As computers became increasingly sophisticated, the ability to develop databases evolved. Computers and information technology added a new dimension to seismic imaging and reservoir modeling. Over time, this led to today’s supercomputing power and high-definition imaging.
The origins of 3D seismic
High-resolution, three-dimensional seismic reflection imaging has been used in oil and gas exploration since the 1950s. Indeed, the concept of 3D seismic surveys has been around since the first half of the twentieth century. All that was lacking to implement 3D seismic was a more efficient data flow and greater computer power to process, display, and interpret data.
Seismic image of the sea floor off the coast of Nigeria, West Africa. Image courtesy of Veritas DGC.
As computers became integrated into commercial applications in the 1970s, their ability to process data advanced seismic capabilities exponentially. However, imaging methods were still two-dimensional.
Exxon Corp. shot the first 3D seismic survey in its Friendswood field near Houston in 1967. Within five years, Chevron, Texaco, Mobil, Phillips, Amoco, and Unocal were all involved in projects aimed at evaluating 3D seismic imaging.
The development of 3D seismic was one of the most important technological breakthroughs for the oil and gas industry in the past 50 years. Depicting the subsurface on a rectangular grid provided the viewer with detailed information about subsurface volume that could not be obtained previously from 2D data.

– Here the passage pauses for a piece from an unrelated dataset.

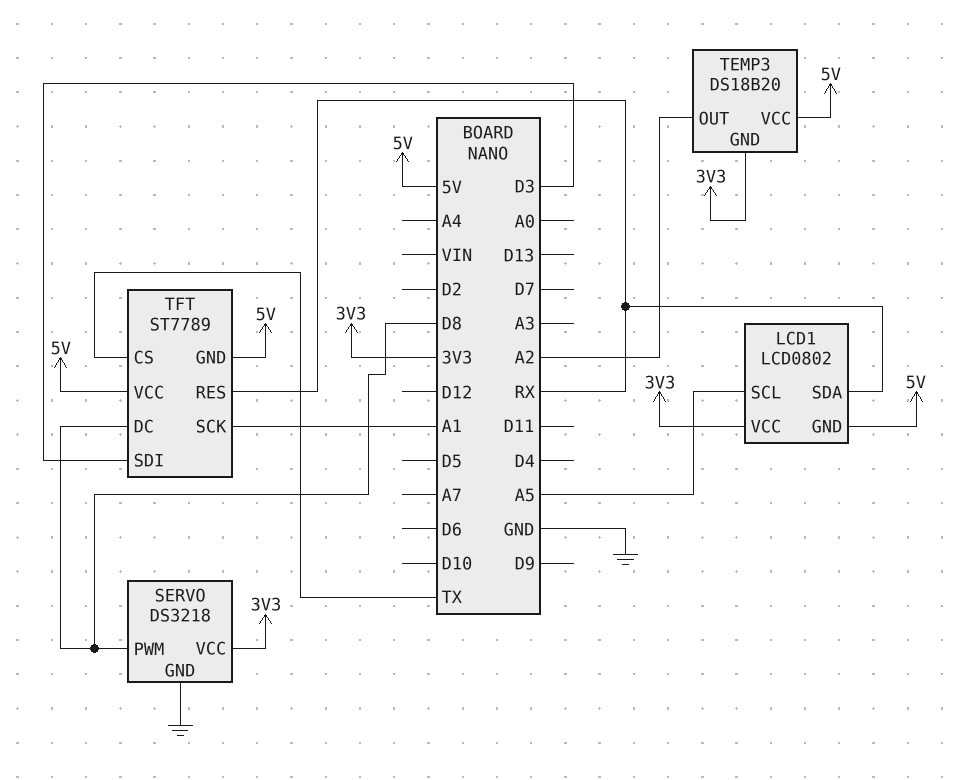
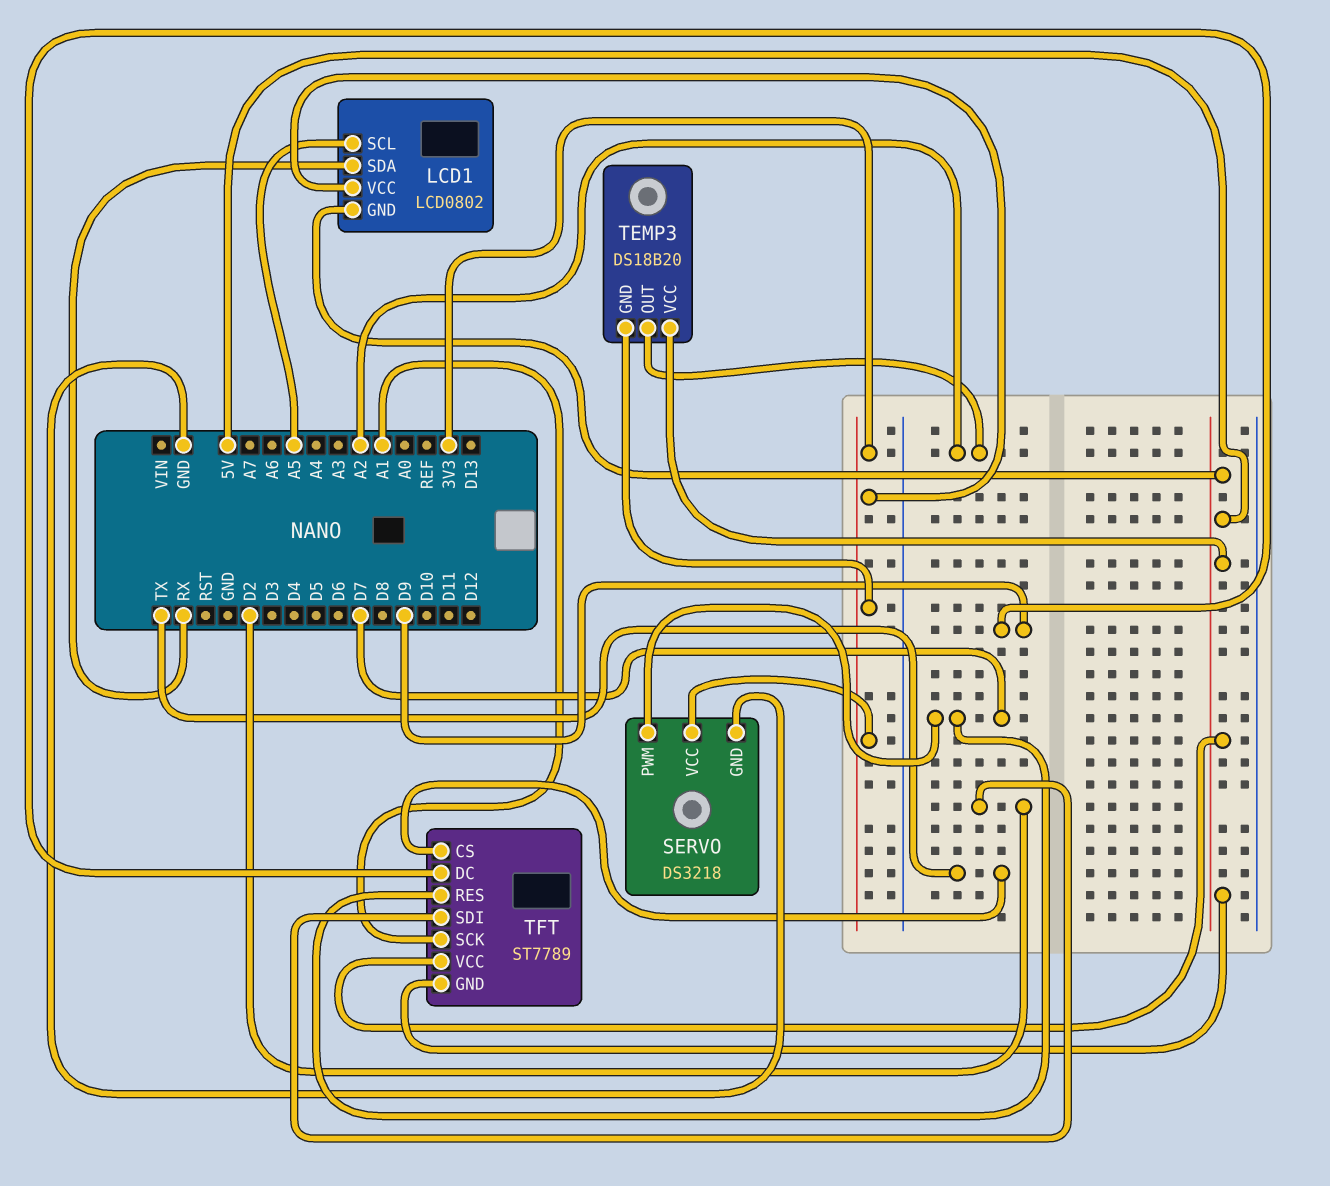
SERVO pin PWM: D8 -> D7
TFT pin DC: D8 -> D9
TFT pin RES: RX -> D7
TFT pin SDI: D3 -> D2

Today, 3D surveys are used not only for primary recovery but to model reservoirs, to plan and execute enhanced oil recovery strategies, and to monitor fluid movement in the reservoirs as they are developed and produced.
Better diagnostic and imaging technologies enable producers to “see” oil, gas, and associated rocks and to visualize the barriers and pathways for underground fluid flow. 3D imaging technology has been a major contributor to the revitalization of operations in the Gulf of Mexico, where oil production increased by 50 percent between 1995 and 2000.
Similarly, a Department of Energy-funded project helped boost oil production off the California coast while reducing the amount of water produced by re-analyzing past seismic data with modern logging instrumentation and newly developed software.
State-of-the-art geophysical technologies cannot, however, image most reservoir features. Surface seismic can only differentiate rock layers more than 30 feet thick. Smaller features, such as thin reservoirs and fractures, are “invisible” to detection.
An additional problem is the limited capability of geophysical techniques to distinguish between water and oil. Still, with advanced diagnostics and imaging technology, the costs and risks of exploring and developing these reserves can be significantly reduced.
New techniques and technologies are in the works that will enable E&P companies to recover vast amounts of hard-to-reach natural gas, including some geological formations at depths of 15,000 feet or greater. The US Department of the Interior Minerals Management Service estimates that 55 trillion cubic feet of natural gas exists at 15,000 feet or more below the outer continental shelf in the Gulf of Mexico.
In addition, the US Geological Survey says there may be as much as 32 billion barrels of technically recoverable, onshore undiscovered oil resources in the United States. Tapping into this would certainly help reduce the country’s over-dependence on foreign oil.